How the hell does she know? “I just had brain surgery, but I’m okay.”

“Fuck. Brain surgery? Not a tumor or something?”

“No, no. I got hit on the head. I had a bleed.”

“Thank God.” A soft sigh. “You want to know if I’m your mother.”

I don’t realize I’ve been holding my breath until I have to drag a new one in. “Yes.”

“Francine was never a name I used,” she says. “Everyone called me—calls me—Frankie. And once upon a time, I did what I thought was best for everyone. I had nothing to give you, and your father did. I was an idiot. I should have stayed with him. My life would have been a hell of a lot better.”

“He says you cheated on him with a pizza delivery guy.”

She laughs then, a laugh hardened by life. “I did. Biggest mistake I ever made. After your father left, the pizza guy busted my jaw. I couldn’t work while it healed. No one wants to look at a showgirl with her mouth wired shut. So when your grandfather…” Pause. “Uh…maybe I shouldn’t say any more.”

“It’s okay. I know. I know he paid you off.”

“Then you know it was the best thing I could do for both of us at the time.”

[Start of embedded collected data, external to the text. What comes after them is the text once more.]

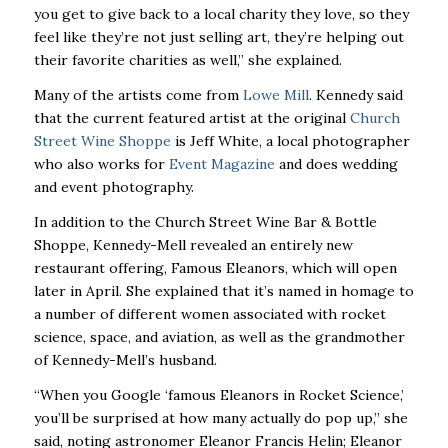
you get to give back to a local charity they love, so they
feel like they’re not just selling art, they’re helping out
their favorite charities as well,” she explained.
Many of the artists come from
Lowe Mill
. Kennedy said
that the current featured artist at the original
Church
Street Wine Shoppe
is Jeff White, a local photographer
who also works for
Event Magazine
and does wedding
and event photography.
In addition to the Church Street Wine Bar & Bottle
Shoppe, Kennedy-Mell revealed an entirely new
restaurant offering, Famous Eleanors, which will open
later in April. She explained that it’s named in homage to
a number of different women associated with rocket
science, space, and aviation, as well as the grandmother
of Kennedy-Mell’s husband.
“When you Google ‘famous Eleanors in Rocket Science,’
you’ll be surprised at how many actually do pop up,” she
said, noting astronomer Eleanor Francis Helin; Eleanor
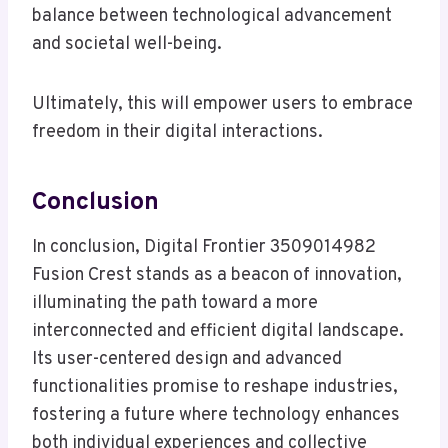
balance between technological advancement
and societal well-being.
Ultimately, this will empower users to embrace
freedom in their digital interactions.
Conclusion
In conclusion, Digital Frontier 3509014982
Fusion Crest stands as a beacon of innovation,
illuminating the path toward a more
interconnected and efficient digital landscape.
Its user-centered design and advanced
functionalities promise to reshape industries,
fostering a future where technology enhances
both individual experiences and collective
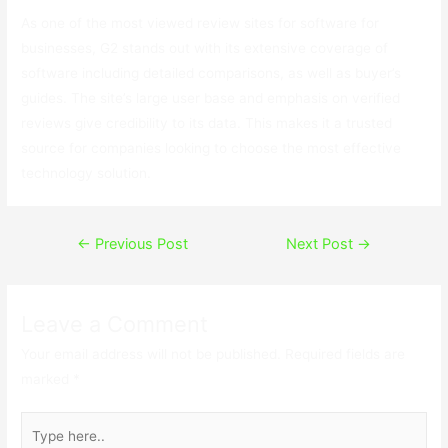
As one of the most viewed review sites for software for
businesses, G2 stands out with its extensive coverage of
software including detailed comparisons, as well as buyer’s
guides. The site’s large user base and emphasis on verified
reviews give credibility to its data. This makes it a trusted
source for companies looking to choose the most effective
technology solution.
Post
←
Previous Post
Next Post
→
navigation
Leave a Comment
Your email address will not be published.
Required fields are
marked
*
Type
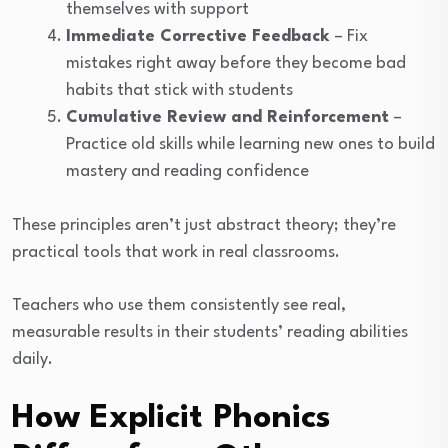
themselves with support
Immediate Corrective Feedback
– Fix
mistakes right away before they become bad
habits that stick with students
Cumulative Review and Reinforcement
–
Practice old skills while learning new ones to build
mastery and reading confidence
These principles aren’t just abstract theory; they’re
practical tools that work in real classrooms.
Teachers who use them consistently see real,
measurable results in their students’ reading abilities
daily.
How Explicit Phonics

I grip the phone harder. A hot pressure burns behind my eyes. I blink it back before it can go anywhere. She’s right. I’ve had a better life than she could have given me for sure.

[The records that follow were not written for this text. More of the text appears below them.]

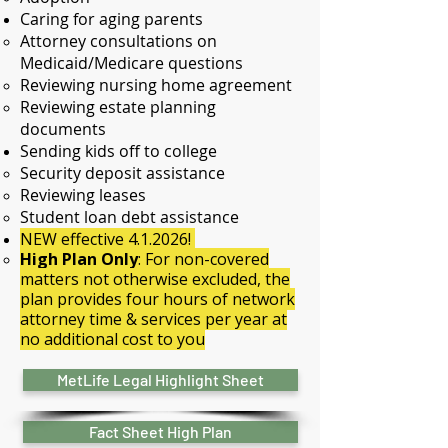
Caring for aging parents
Attorney consultations on
Medicaid/Medicare questions​
Reviewing nursing home agreement
​Reviewing estate planning
documents​
Sending kids off to college
Security deposit assistance​
Reviewing leases
Student loan debt assistance
NEW effective 4.1.2026!
High Plan Only
: For non-covered
matters not otherwise excluded, the
plan provides four hours of network
attorney time & services per year at
no additional cost to you
MetLife Legal Highlight Sheet
Fact Sheet High Plan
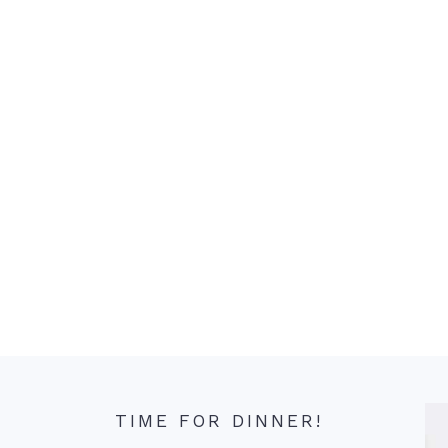
TIME FOR DINNER!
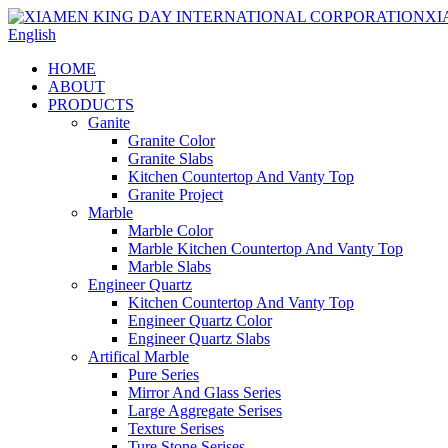
English
HOME
ABOUT
PRODUCTS
Ganite
Granite Color
Granite Slabs
Kitchen Countertop And Vanty Top
Granite Project
Marble
Marble Color
Marble Kitchen Countertop And Vanty Top
Marble Slabs
Engineer Quartz
Kitchen Countertop And Vanty Top
Engineer Quartz Color
Engineer Quartz Slabs
Artifical Marble
Pure Series
Mirror And Glass Series
Large Aggregate Serises
Texture Serises
Ture Stone Serises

Including a mother who loves me. A mother who would be devastated if she knew I was on this phone call right now. Guilt arrows into my chest.

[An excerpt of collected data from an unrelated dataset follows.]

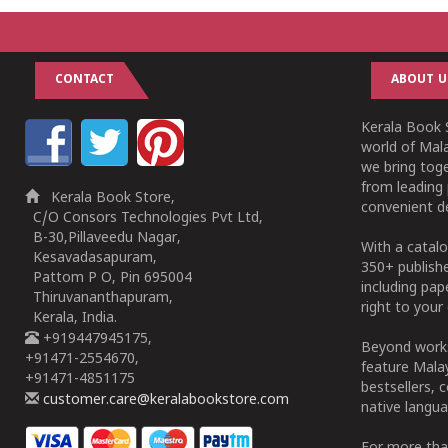
CONTACT
ABOUT U
Kerala Book S
world of Mala
we bring tog
from leading 
Kerala Book Store,
convenient de
C/O Consors Technologies Pvt Ltd,
B-30,Pillaveedu Nagar,
With a catalo
Kesavadasapuram,
350+ publish
Pattom P O, Pin 695004
including pa
Thiruvananthapuram,
right to your 
Kerala, India.
+919447945175,
Beyond works
+91471-2554670,
feature Malay
+91471-4851175
bestsellers, 
customer.care@keralabookstore.com
native langua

“I love my parents,” I tell her. “Marjorie—she’s my mom—married Bryce when I was about two or so. She’s the only mom I’ve ever known.”

“Then why call me?”

“Truthfully?” I let out a humorless chuckle. “Hell if I know.”

That’s not exactly true. But I’m not going to tell this woman who’s a virtual stranger that one, I shot a man; two, I’m in love with a woman who chose a seminar over me; and three, I’m recovering from a head wound, though I guess I already told her that one. And that, in some weird way, I thought that dredging up the past would somehow fix all of this. Even though I knew it wouldn’t.

But it’s a distraction. So I continue talking to her.

“I was just curious, I guess.”

“Good.” The word comes out on a breath. “That means you didn’t call to give me some kind of guilt trip.”

“Of course not. I don’t want anything from you. I just want to… I don’t know. Get to know you, maybe?”

She sighs. “Do you…have a picture? Now. Of you. Or do I only get your voice tonight?”

I glance at the mirror across the room. I look a little pale, but my hair has grown in a bit on the bald spot. Doesn’t cover the stitches, though. Not only no, but hell no.

But I have photos from the wedding a couple of weeks ago. I look good in those. I send her one of me with my father. Maybe she’ll recognize him.

“Just sent it,” I say.

Silence for a beat. Until⁠—

“You’re a dead ringer for your father. He was a looker for sure. I’m not sure I see anything of me in you.” She pauses. I imagine she’s squinting, zooming in on the details. “Except the nose. It looks like mine. Like my father’s.”

“Dad told me that once,” I say, though it’s a lie. Dad never talks about her.

She laughs, and this time there’s warmth in it. “Your dad was trouble,” she says. “And I love trouble. I loved him, in my way. But hell, I knew he’d leave me eventually anyway. A Vegas showgirl isn’t much higher than a prostitute. Hell, a lot of the time the two jobs aren’t mutually exclusive. Your father was the son of a lawyer. Who was also a mayor, I think.”

Right. My grandfather was a high-powered attorney. And mayor of Snow Creek. Also a rapist, kidnapper, and pedophile who took his own life rather than face the consequences of his actions. Does Francine know that?